05-17-2008, 08:56 AM

[eluser]TheLoops[/eluser]
If by "Replace multiple spaces/divisions/underscores" you mean "only if > 1 are found"…
… then try this combination:

Code:
$s = preg_replace('/( {2,}|-{2,}|_{2,})/', '_', $s); // Replace multiple spaces/divisions/underscores with a single underscore

… else try this:

Code:
$s = preg_replace('/[ \-_]+/', '_', $s); // Replace multiple spaces/divisions/underscores with a single underscore

05-17-2008, 09:18 AM

[eluser]Pascal Kriete[/eluser]
Here's my take on the thing. It's a little shorter and deals with some exceptions. Not tested though, so no guarantees Smile

.

Code:
// This way we don't have to mess with uppercase the rest of the time

$s = strtolower(htmlentities($s));

// We don't need to capture the second group, so I made it optional || added slash for oslash

$s = preg_replace ('/&([a-z])(?:uml|acute|grave|circ|tilde|cedil|ring|slash);/', '$1', $s);

// Weird characters that don't get caught above - also includes &eth;and &thorn;, but I don't know what the best replacement for those would be.

// While we're at it, we'll also get the http

$s = str_replace( array('&szlig;', '&aelig;', 'http://'), array('ss', 'ae', ''), $s);

$s = html_entity_decode($s);

// Normalize multiple spaces, dashes, and underscores

$s = preg_replace( array('/\s+/', '/-+/', '/_+/'), '_', $s);

// I've added a space here

$s = preg_replace('/[^a-z 0-9_-]/', '', $s);

return $s;

05-17-2008, 05:59 PM

[eluser]codex[/eluser]
[quote author="inparo" date="1211055482"]Here's my take on the thing.
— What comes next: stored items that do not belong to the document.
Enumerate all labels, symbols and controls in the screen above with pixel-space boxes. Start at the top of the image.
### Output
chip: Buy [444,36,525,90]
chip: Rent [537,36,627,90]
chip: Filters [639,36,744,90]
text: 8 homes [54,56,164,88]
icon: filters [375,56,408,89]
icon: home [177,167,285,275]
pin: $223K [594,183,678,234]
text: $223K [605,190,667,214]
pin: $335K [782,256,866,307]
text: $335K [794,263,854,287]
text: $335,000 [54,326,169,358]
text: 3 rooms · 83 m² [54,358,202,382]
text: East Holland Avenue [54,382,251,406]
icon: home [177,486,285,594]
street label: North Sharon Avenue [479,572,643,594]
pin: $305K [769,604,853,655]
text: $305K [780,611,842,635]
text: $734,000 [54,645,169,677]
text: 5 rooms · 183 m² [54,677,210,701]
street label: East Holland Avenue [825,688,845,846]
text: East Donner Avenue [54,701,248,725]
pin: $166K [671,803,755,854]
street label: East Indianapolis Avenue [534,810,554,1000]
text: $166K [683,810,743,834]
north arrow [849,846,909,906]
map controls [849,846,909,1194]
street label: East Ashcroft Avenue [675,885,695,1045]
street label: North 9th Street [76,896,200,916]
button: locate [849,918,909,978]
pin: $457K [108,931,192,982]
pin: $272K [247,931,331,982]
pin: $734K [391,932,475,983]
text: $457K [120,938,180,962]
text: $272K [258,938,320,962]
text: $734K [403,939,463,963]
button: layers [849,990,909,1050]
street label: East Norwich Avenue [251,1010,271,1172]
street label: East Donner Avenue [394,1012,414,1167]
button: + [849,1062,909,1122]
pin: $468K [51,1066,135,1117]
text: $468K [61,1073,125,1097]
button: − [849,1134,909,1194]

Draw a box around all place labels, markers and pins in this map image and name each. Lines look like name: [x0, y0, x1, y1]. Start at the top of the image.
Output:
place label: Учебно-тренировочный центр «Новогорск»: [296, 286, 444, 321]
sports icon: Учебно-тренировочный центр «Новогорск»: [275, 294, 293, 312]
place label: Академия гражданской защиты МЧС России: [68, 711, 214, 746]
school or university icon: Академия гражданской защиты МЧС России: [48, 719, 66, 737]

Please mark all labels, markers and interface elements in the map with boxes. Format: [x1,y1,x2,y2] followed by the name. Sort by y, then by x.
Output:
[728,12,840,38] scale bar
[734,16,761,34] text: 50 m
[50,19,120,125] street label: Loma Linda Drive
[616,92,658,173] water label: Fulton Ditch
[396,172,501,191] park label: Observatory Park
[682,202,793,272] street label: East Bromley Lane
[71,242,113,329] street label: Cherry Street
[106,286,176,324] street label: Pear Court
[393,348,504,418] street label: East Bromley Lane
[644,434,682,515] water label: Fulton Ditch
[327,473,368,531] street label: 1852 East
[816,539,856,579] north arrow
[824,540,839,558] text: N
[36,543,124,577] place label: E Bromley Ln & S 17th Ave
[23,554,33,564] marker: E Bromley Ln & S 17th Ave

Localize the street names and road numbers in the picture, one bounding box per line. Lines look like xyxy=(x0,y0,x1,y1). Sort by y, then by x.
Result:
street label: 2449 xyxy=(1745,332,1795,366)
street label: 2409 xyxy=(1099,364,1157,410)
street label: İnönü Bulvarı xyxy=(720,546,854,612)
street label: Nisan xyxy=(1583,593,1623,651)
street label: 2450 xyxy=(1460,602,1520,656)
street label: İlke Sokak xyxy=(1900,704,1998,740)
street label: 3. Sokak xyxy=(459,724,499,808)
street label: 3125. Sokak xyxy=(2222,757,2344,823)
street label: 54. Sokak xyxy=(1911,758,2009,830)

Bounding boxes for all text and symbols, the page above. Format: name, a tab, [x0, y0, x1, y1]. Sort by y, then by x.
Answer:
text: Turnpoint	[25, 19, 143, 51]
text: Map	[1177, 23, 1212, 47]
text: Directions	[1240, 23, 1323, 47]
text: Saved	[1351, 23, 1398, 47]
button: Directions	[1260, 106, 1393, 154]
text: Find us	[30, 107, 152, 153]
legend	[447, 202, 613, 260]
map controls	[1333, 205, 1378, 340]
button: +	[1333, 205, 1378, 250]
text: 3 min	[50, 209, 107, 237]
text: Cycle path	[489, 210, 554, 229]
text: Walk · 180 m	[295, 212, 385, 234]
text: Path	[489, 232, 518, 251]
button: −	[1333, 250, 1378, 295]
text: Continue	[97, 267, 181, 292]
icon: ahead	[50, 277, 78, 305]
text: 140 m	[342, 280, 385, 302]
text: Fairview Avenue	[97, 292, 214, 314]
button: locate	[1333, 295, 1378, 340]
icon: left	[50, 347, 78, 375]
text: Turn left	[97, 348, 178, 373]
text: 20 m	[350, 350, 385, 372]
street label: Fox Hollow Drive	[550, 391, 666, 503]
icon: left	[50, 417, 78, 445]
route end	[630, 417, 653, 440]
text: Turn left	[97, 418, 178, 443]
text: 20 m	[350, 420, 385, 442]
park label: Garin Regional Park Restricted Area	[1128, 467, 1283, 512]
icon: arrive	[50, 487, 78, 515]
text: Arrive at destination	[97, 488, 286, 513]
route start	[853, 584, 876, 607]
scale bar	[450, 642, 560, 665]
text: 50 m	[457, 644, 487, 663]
It's a little shorter and deals with some exceptions. Not tested though, so no guarantees Smile

.

Code:
// This way we don't have to mess with uppercase the rest of the time

$s = strtolower(htmlentities($s));

// We don't need to capture the second group, so I made it optional || added slash for oslash

$s = preg_replace ('/&([a-z])(?:uml|acute|grave|circ|tilde|cedil|ring|slash);/', '$1', $s);

// Weird characters that don't get caught above - also includes &eth;and &thorn;, but I don't know what the best replacement for those would be.

// While we're at it, we'll also get the http

$s = str_replace( array('&szlig;', '&aelig;', 'http://'), array('ss', 'ae', ''), $s);

$s = html_entity_decode($s);

// Normalize multiple spaces, dashes, and underscores

$s = preg_replace( array('/\s+/', '/-+/', '/_+/'), '_', $s);

// I've added a space here

$s = preg_replace('/[^a-z 0-9_-]/', '', $s);

return $s;

[/quote]

That works indeed. It's not spectacularly shorter (which I hoped was possible), but you shaved off a few bits, which is always good. Plus I learned something new in the process. So thank you!

05-18-2008, 12:06 AM

[eluser]xwero[/eluser]
Nice use of htmlentities/html_entity_decode to catch accented chars. I think those cover German, French, Dutch, Spanish and Scandinavic languages.